Question écrite du 9 octobre 2014
Monsieur le bourgmestre,
Un accord politique vient d’intervenir, au niveau fédéral, en vue de la formation prochaine d’un gouvernement.
Parmi les nombreuses mesures de régression sociale envisagées par la nouvelle majorité, il en est notamment une qui ne pourra que très difficilement se réaliser sans la collaboration des pouvoirs locaux : la mise au travail gratuit des chômeurs dits « de longue durée », qui sera de fait obligatoire pour de nombreuses personnes. Il s’agira en effet, si l’on en croit les déclarations des négociateurs fédéraux, de la seule manière pour de nombreux chômeurs d’éviter la dégressivité des prestations sociales dont ils bénéficient, c’est-à-dire ni plus ni moins que de survivre. Parler de libre choix dans de telles conditions est tout simplement inadéquat.
Même si le vocable « travaux d’intérêts général », initialement envisagé, sera peut-être remplacé par une formule dont la connotation punitive est moins flagrante (« services à la communauté »), la dimension disciplinaire de ce dispositif est évidente, tout autant que la rupture dont elle témoigne du pacte social en vigueur dans notre pays depuis l’instauration de l’assurance chômage (selon lequel le chômage est un droit, acquis collectivement par les travailleurs à travers la cotisation).
Les conséquences sociales et économiques de cette mesure, si elle se concrétise, risquent de surcroît d’être désastreuses.
Il paraît peu vraisemblable, en effet, qu’une main d’oeuvre soumise au travail obligatoire et donc a priori très peu motivée, puisse, en deux demi-journées par semaine, fournir un travail réellement utile, sans des coûts d’encadrement considérables. À la charge de qui ces derniers seront-ils imputés ? Comment justifier la mobilisation d’importants moyens pour ce faire alors que la grande majorité des chômeurs ne souhaiterait pas mieux que de trouver un emploi ?
De surcroît, accepter que le service public commence à être rendu en s’appuyant sur du travail forcé serait une rupture de digue sans précédent depuis l’occupation de notre pays par les armées allemandes.
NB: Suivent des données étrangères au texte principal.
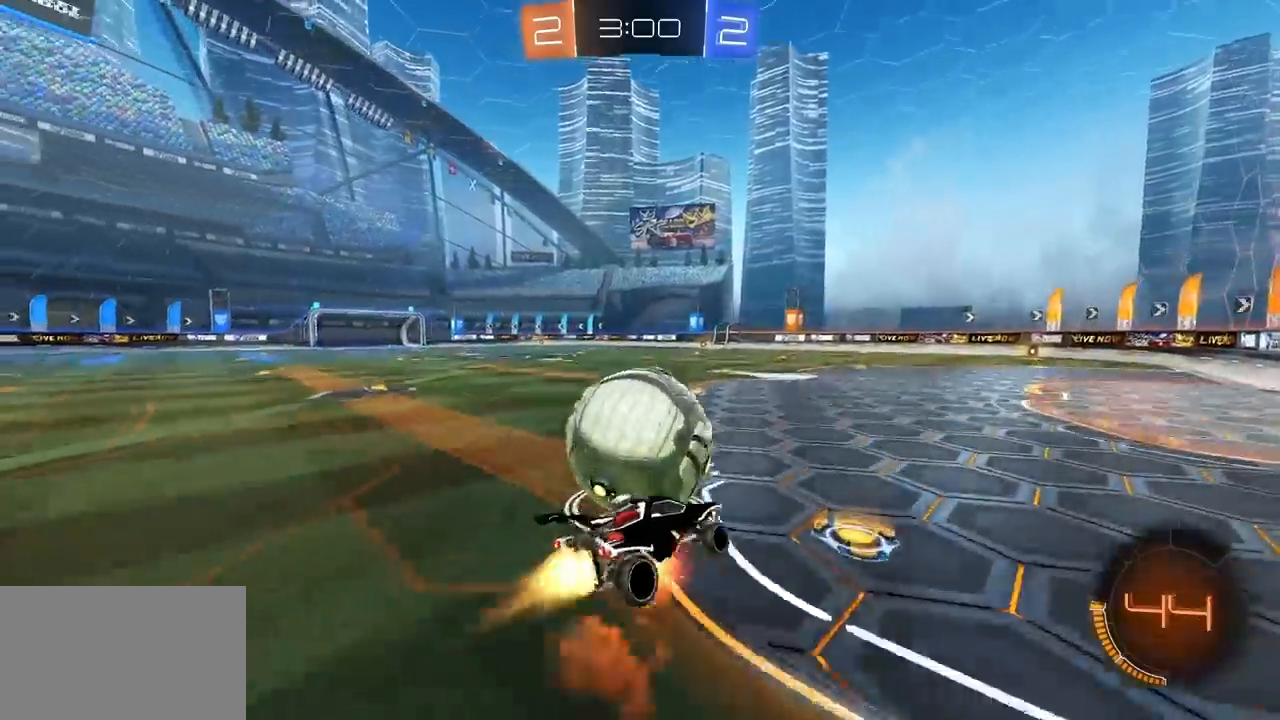
{"keys": ["a"], "mouse": [], "mouse_move": "still", "events": [[17, "mouse_left", "down"], [67, "mouse_right", "up"], [117, "mouse_left", "up"], [217, "mouse_left", "down"], [400, "mouse_left", "up"], [400, "q", "up"], [500, "a", "down"]]}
Va-t-on admettre que ceux qui démolissent la fonction publique depuis trois ou quatre décennies viennent nous proposer des travaux forcés pour suppléer aux besoins qu’ils ont largement participé à créer ? Va-t-on admettre que les agents du service public soient menacés d’être remplacés par des personnes soumises au travail obligatoire ? Va-t-on admettre de voir des emplois supprimés – et donc le chômage augmenter – parce qu’on aura organisé la mise au travail gratuit des chômeurs ? C’est dans une véritable spirale de régression économique, sociale et démocratique que de telles mesures vont nous entraîner si nous les laissons passer.
Certains travailleurs sont aujourd’hui convaincus que le chômage est une « charge » trop lourde qui pèse sur leurs épaules. Le rôle des progressistes est de rappeler inlassablement que le droit au chômage est d’abord et avant tout une protection pour tous les travailleurs. Et que chaque recul du droit au chômage entraine mécaniquement une pression accrue sur l’ensemble des travailleurs. Plus que jamais, « l’armée de réserve » est utilisée comme levier pour faire baisser les salaires et pour dégrader les conditions de travail. L’état du « dialogue » social dans notre pays en témoigne. La mécanisation, l’automatisation, l’informatisation de nombreux processus productifs, si elles permettent de libérer du travail une plus grande partie du temps humain, peuvent pourtant être de très bonnes choses, mais pas dans n’importes quelles conditions : il faut que nous organisions la répartition du travail restant entre tous, pour permettre à chacune et chacun de participer à la production de la richesse collective. C’est l’exact inverse qui nous est ici proposé.
Ma question est donc simple : êtes-vous en mesure de savoir si la Ville de Liège pourra, légalement, refuser purement et simplement de collaborer à ce dispositif ? Et, dans l’affirmative, le Collège communal est-il prêt à assumer une telle position ?
En l’attente de vous lire, je vous prie de croire, Monsieur le bourgmestre, en l’assurance de mes sentiments les meilleurs.